Joby Aviation Targets the U.K.’s Air Taxi Market

California-based electric vertical takeoff and landing (eVTOL) developer establishes a presence in Britain, weeks after announcing a deal in Japan.

Joby Aviation (NYSE: JOBY) is targeting the U.K. for the first time, as the California-based electric vertical takeoff and landing (eVTOL) air taxi developer widens its international scope. 

“We’re establishing a presence in the U.K. to support our work with these and other partners,” Joby tweeted on March 3, adding that it’s also joining the aerospace coalition ADS Group “to help support the successful launch of fast, clean, and convenient air taxi services across the U.K.” 

European countries have joined aviation industry stakeholders in a goal to reach net-zero carbon emissions by 2050. Urban air mobility (UAM)—with its battery-powered air taxis—fits into that larger goal. 

Joby says it has been spending the past year working with the U.K. Civil Aviation Authority (CAA) “to facilitate a path to validating our type certificate.” The company says it’s collaborating with U.K. air traffic control authority, NATS, “to explore the integration of Joby services into the U.K. airspace.” 

Joby’s tweets come less than three weeks after Joby and All Nippon Airways reached an agreement to partner in Japan—clearly indicating Joby’s international intentions.

FAA and CAA Team Up on eVTOL Development

As Joby sets its sights on the U.K., the U.S. FAA and Britain’s CAA have been increasing their collaboration on eVTOL development and operations. 

Capitalizing on their strong history of working together on certification, airspace operations, and infrastructure, the FAA said both organizations are “engaged in a range of bilateral and multilateral discussions focused on facilitating certification and validating new eVTOL aircraft, production, continued airworthiness, operations, and personnel licensing.”

Joby vs.
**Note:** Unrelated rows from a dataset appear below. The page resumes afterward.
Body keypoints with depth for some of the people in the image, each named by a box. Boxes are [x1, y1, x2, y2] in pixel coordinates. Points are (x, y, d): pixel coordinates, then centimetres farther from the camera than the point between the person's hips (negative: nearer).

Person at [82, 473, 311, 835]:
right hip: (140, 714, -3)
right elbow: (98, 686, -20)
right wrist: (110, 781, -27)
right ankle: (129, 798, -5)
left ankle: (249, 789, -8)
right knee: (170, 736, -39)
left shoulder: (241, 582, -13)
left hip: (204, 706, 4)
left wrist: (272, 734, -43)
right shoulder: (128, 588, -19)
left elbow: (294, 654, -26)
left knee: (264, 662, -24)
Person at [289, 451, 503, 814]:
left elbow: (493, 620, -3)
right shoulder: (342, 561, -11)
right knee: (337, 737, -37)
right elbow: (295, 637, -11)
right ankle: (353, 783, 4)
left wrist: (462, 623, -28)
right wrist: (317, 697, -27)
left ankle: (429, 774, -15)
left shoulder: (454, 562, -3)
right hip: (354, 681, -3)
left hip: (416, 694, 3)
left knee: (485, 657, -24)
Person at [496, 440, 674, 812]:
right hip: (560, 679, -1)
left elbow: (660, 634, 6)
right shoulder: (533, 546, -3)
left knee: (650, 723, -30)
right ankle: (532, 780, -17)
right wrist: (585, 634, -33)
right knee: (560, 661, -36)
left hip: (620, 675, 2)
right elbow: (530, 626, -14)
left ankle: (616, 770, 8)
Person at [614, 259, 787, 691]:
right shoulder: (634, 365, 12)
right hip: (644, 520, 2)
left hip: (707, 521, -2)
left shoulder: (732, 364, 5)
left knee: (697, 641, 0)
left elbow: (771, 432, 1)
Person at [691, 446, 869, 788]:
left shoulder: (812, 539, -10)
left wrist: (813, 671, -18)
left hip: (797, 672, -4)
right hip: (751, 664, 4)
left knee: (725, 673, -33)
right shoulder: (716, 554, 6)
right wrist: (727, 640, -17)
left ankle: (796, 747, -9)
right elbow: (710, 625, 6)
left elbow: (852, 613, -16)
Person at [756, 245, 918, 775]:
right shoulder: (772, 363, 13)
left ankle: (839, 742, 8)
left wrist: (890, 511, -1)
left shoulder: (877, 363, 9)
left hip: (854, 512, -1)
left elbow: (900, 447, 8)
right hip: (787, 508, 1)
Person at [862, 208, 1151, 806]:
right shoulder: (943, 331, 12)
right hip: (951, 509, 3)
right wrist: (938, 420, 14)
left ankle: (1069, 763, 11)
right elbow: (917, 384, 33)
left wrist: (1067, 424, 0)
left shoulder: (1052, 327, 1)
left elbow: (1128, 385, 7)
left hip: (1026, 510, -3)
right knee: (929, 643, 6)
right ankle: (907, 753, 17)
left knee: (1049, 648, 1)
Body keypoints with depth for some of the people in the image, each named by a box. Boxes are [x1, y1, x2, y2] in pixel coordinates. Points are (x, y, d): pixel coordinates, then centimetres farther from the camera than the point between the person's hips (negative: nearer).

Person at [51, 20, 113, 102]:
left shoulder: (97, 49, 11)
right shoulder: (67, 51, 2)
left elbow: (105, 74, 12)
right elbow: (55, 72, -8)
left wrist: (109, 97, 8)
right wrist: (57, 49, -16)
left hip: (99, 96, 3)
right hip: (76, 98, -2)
U.K.’s Vertical Aerospace

As Joby begins to set up shop in Britain, it joins a burgeoning (advanced air mobility) AAM industry there that includes companies such as Vertical Aerospace (NYSE: EVTL), which has been test flying full-sized prototypes since 2018. In 2020, the Bristol-based company unveiled its design for its VX4 air taxi. According to its website, Vertical Aerospace expects VX4 to receive CAA/EASA type certification by 2024. 

Vertical Aerospace has already secured provisional eVTOL pre-orders from American Airlines and other carriers. London’s Heathrow Airport (EGLL) has joined Vertical Aerospace in exploring the possibility of air taxi service based from there by “the mid-2020s.” 

Backed by Uber, Joby has been test flying full-sized air taxi prototypes since 2017, completing more than 1,000 test flights. Joby has said it’s on track to receive FAA certification in time to enter service in 2024.